Un salarié a été embauché par la société Dimonix en qualité de responsable comptable. Le 5 septembre 2016, la société Dimonix a été rachetée par le groupe Scott, qui comprenait plusieurs filiales, dont la société Indian Océan Coffee ltd. Le salarié s’est vu notifier son licenciement pour faute grave le 12 juin 2017 et a saisi la juridiction prud’homale pour, notamment, contester la rupture de son contrat de travail.
Au soutien de ses demandes, le salarié indiquait notamment, que la procédure de licenciement a été menée de façon irrégulière. En effet, selon lui, son entretien préalable et son licenciement ont été conduits et notifiés par une personne étrangère à la société qui l’avait embauché.. Il ressort en effet des éléments du dossier que la procédure de licenciement a été conduite par le directeur de la société Indian Océan Coffee ltd, société filiale du groupe, missionné en tant que « consultant externe » par le groupe pour mener la procédure de licenciement. Le salarié en a déduit que la procédure a été menée par une personne étrangère à l’entreprise.
Cette argumentation ne convainc par la Cour d’appel de Saint-Denis. Les juges d’appel retiennent que le directeur de la société Indian Océan Coffee ltd avait reçu le 1er septembre 2016 – soit 4 jours avant le rachat –, une délégation de pouvoir de la part du Président de la société Dimonix rédigée dans les termes suivants :.
« agissant en ma qualité de président de la société Dimomix (…) donne par la présente tous pouvoirs à M.P afin d’agir en mon nom et pour mon compte dans le cadre de la gestion opérationnelle administrative et financière de la société, en ce compris notamment les opérations commerciales, les formalités administratives, la comptabilité, la gestion des ressources humaines (recrutement, gestion du personnel, conduite des procédures disciplinaires et de licenciement, etc. » et le management de manière générale (…) » :
De plus, par faisceau d’indices concordants (présence du directeur de la société Indian Océan Coffee ltd en qualité de secrétaire de séance des AGE de la société Dimonix, mention de sa qualité de directeur d’une société faisant partie intégrante du groupe lors de l’entretien préalable, mention de son nom dans les minutes des réunions du conseil d’administration Dimonix & Coffee Mayotte, etc.), la Cour d’appel susvisée déduit que le directeur de la société Indian Océan Coffee ltd ne pouvait être considéré comme étant une personne extérieure à l’entreprise.

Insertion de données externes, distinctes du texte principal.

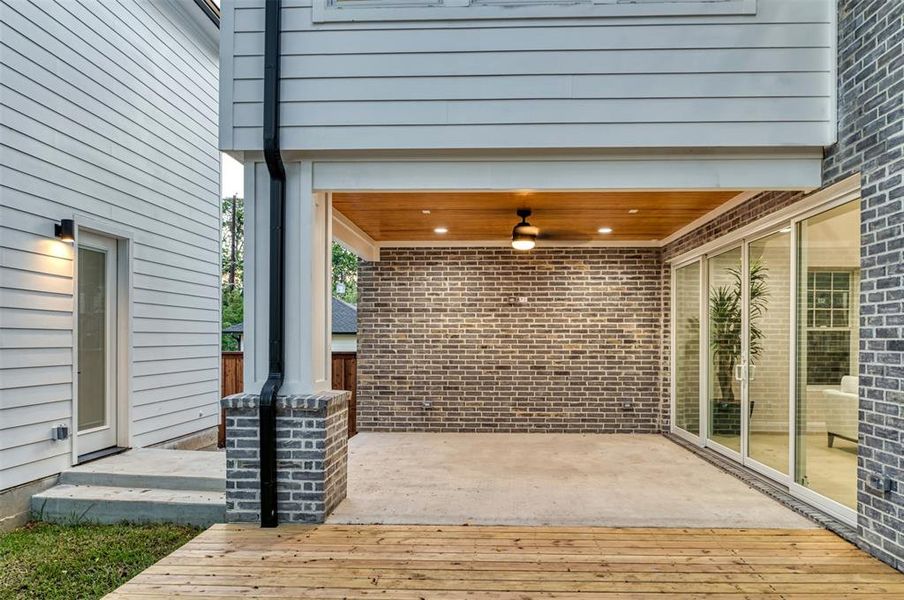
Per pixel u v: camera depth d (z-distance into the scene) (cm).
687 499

Le salarié se pourvoit en cassation et fait grief de dire à l’arrêt que la procédure était régulière. Le salarié considère que le délégataire était étranger à l’entreprise et ne pouvait conduire la procédure de licenciement. Son pourvoi est rejeté sur ce moyen. La Cour de cassation reprend les éléments souverainement relevés par les juges du fond et confirme que le délégataire n’était pas une personne étrangère à l’entreprise au regard de son rôle dans la société Dimonix et en application de sa délégation de pouvoir très générale (gestion opérationnelle administrative et financière, gestion des ressources humaines, contrôle de l’efficacité du système de contrôle interne, etc.). En outre, la Cour de cassation relève que le directeur de la société Indian Ocean Coffee, en exécution de sa mission de consultant, avait non seulement contrôlé l’efficacité du système de contrôle interne mais avait également imposé une réorganisation des processus.
Il est constant que la procédure de licenciement doit être réalisée de bout en bout par l’employeur (articles L. L. 1232-2, L. 1232-3 et L. 1232-6 du Code du travail) et qu’il ne peut déléguer cette tâche à une personne étrangère à l’entreprise (Cass. Soc., 7 décembre 2011, n° 10-30.222). Il est parfois difficile de délimiter le périmètre de « l’entreprise » L’arrêt commenté nous apprend toutefois qu’une immixtion permanente d’un directeur d’une filiale dans la gestion opérationnelle de la société en matière financière et sociale, en application d’une délégation de pouvoir, est susceptible de caractériser l’appartenance à l’entreprise.